In traditional syntheses of drugs, pharmaceutical companies source the precursor chemicals from many different manufacturers.

They then perform the necessary reactions to produce the active ingredient in a specific drug and ship this compound to other plants to be made into pills or other formulations. The transport and manufacturing time may take upwards of a year before the final product is available.

This long delay in batch production demonstrates its inflexibility to reconcile current drug demands with long periods of adjustments for upscaling or downscaling production. In addition problems at a large plant in a specific stage of drug production can severely impact the input and output of other stages. There are also other issues, such as quality control problems, that can arise in batch manufacturing.

In contrast to batchwise processing, flow processing performs all the manufacturing stages at one location. This prevents disruptions in drug production when a specific plant shuts down and provides greater flexibility in production scaling. MIT scientists utilized this concept of flow processing in developing their prototype.

They developed a machine, which is about the same size as a refrigerator, that can process raw materials and produce hundreds to thousands of drug doses each day. The prototype is also designed to be modular, with reconfigurable components to allow for the production of drugs such as lidocaine, Valium, Prozac and Benadryl.

The processing unit starts by using chemicals and reagents that are available from many suppliers. Scientists can then develop a microliter-scale synthetic process for small-scale drug production.

The machine heats and pressurizes the reaction mixtures to hasten the synthesis process, reducing the drug’s production time from hours to minutes. This combination of control conditions also produces low-impurity profiles.

The synthesized compounds are continuously transferred to other modules where purification and formulation occurs, allowing for high productivity and an uninterrupted production chain.

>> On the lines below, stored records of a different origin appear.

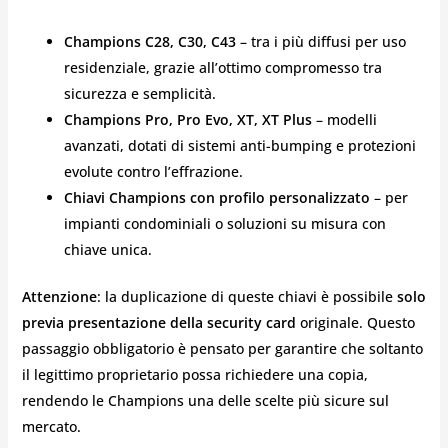
Champions C28, C30, C43
– tra i più diffusi per uso
residenziale, grazie all’ottimo compromesso tra
sicurezza e semplicità.
Champions Pro, Pro Evo, XT, XT Plus
– modelli
avanzati, dotati di sistemi anti-bumping e protezioni
evolute contro l’effrazione.
Chiavi Champions con profilo personalizzato
– per
impianti condominiali o soluzioni su misura con
chiave unica.
Attenzione
: la duplicazione di queste chiavi è possibile
solo
previa presentazione della security card
originale. Questo
passaggio obbligatorio è pensato per garantire che soltanto
il legittimo proprietario possa richiedere una copia,
rendendo le Champions una delle scelte più sicure sul
mercato.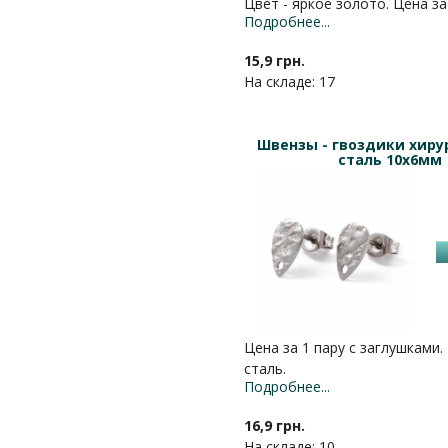
Цвет - яркое золото. Цена за
Подробнее...
15,9 грн.
На складе: 17
Швензы - гвоздики хиру
сталь 10х6мм
Цена за 1 пару с заглушками.
сталь.
Подробнее...
16,9 грн.
На складе: 10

Another advantage of flow processing is its potential for making drugs that are low in demand or very expensive. These drugs are termed “orphan drugs” because they either treat diseases that affect fewer than 200,000 people in the United States or their sales are not expected to recover the costs of developing and producing these drugs.

An example is Pulmozyme, a drug that is used to treat cystic fibrosis, which affects about 70,000 people worldwide. Because of the low demand for Pulmozyme, batch production can be very costly for pharmaceutical companies, often resulting in higher drug costs for patients.

By using flow processing, manufacturers can dedicate a few units to the limited production of orphan drugs. This allows for a cheaper, continuous supply of medications.

Overall, a portable, configurable drug manufacturing system offers flexibility that is greater than that of current batchwise pharmaceutical productions. It can be implemented as a backup for plant failures, preventing large bottlenecks that can reduce vital drug supplies. Perhaps more importantly, it may offer companies the capacity to produce drugs that are currently too costly to manufacture, allowing patients to obtain previously inaccessible medications.